だいたい、あたしだってそんなに経験がないので、処女に近いのだった。
十分潤ってはいるのだけど、なかなか・・・鋭い痛みも走る。
玉の汗が額から、腋の下から、だらだらと流れるのが感じられた。
「ああ、気持ちいいよ」
そんな気も知らないで先輩は恍惚とした表情だった。
ようやく、あたしのあそこは、緩み始め、先輩を感じることができるようになった。
すこし動こうと、腰を上げる。
抜ききらないようにして、またゆっくり差し込んでいく。
圧力を感じながら、それがだんだん快感に転じていくのだった。
「ああ、いい。織田さん、ええわぁ。おっきくて硬い」
「そ、そうか。ええか」
自信なさげだった織田さんの顔に、余裕が表れてきた。
下から突き上げるような先輩の腰の動きにあたしは声が出てしまう。
「ひっ。あっ、くっ。だめっ。

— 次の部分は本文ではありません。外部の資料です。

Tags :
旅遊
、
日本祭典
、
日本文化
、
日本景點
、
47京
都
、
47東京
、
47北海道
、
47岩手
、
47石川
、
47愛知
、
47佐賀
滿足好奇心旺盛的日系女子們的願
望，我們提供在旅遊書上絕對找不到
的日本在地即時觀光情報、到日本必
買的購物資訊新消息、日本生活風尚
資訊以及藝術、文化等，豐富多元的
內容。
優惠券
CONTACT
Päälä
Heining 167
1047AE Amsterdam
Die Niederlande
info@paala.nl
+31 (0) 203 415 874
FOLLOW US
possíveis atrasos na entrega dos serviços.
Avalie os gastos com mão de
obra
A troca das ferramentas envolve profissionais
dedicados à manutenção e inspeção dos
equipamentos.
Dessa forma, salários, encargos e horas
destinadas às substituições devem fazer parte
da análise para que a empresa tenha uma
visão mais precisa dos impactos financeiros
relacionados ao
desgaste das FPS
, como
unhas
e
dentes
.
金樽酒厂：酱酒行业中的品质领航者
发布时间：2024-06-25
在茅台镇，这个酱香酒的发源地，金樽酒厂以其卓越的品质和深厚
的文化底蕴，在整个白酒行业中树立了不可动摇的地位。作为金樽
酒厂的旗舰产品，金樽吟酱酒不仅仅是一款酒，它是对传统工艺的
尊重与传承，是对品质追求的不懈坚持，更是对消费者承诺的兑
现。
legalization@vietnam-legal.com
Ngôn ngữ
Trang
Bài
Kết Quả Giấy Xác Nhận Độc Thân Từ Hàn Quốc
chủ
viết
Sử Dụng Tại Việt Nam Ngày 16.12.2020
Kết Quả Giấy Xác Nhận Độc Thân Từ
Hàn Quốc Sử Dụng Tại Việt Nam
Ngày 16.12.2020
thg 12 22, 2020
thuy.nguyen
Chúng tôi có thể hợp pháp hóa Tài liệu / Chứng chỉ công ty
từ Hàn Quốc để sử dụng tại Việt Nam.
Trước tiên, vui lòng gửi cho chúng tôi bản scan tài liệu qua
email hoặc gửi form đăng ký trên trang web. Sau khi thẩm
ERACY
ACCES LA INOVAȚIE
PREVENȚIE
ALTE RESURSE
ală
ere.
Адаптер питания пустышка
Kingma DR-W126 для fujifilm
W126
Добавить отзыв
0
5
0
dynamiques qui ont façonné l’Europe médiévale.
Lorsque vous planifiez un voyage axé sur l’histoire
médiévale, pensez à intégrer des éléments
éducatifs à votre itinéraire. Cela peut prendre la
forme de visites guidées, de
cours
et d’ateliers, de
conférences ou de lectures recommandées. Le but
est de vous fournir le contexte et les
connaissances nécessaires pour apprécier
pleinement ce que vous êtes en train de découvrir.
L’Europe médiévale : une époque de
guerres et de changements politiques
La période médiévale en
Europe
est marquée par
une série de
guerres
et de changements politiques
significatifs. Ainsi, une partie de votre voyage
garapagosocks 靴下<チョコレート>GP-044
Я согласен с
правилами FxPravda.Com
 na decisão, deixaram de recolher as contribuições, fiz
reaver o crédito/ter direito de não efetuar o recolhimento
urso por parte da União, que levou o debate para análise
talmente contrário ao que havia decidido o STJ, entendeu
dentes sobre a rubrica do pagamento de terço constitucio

だめぇ」
「ええのか?このままやったら、おれ、やばい」
正常位にしたいと先輩が言ってきた。
騎乗位では膣外射精がままならないからだ。
あたしは転がされ、上から貫かれた。
重い先輩の体重を感じながら、せんべい布団に押し付けられるあたし。
お互いの汗で、布団はじっとりと湿り気を帯びていた。
屈曲位で奥深くまで差し込まれ、膣がめいっぱい拡げられて犯された。
先輩の腰の動きが速まり、ほどなく絶頂を迎えるような感じだった。
あたしも普段とは違う快感に酔いしれていた。
「ああ、ああ、出る、出るで・・・」
「織田さん、外に、外に、おねがい・・」
「わかってる、わかってるよぉ。うりゃあ」
ずぼっと胎内から抜かれて、おなかの上やらおっぱいに熱い液体が弾け飛んだ。

あたしは彼の尿道から何度も白い液体が自分に向かって噴出するのを注視していた。
それを見て、また絶頂感が襲ってきたのだった。

「なおぼん、ありがとう」
「織田さん・・・あたしもよかった」
また口づけを交わして、あたしたちは少し眠った。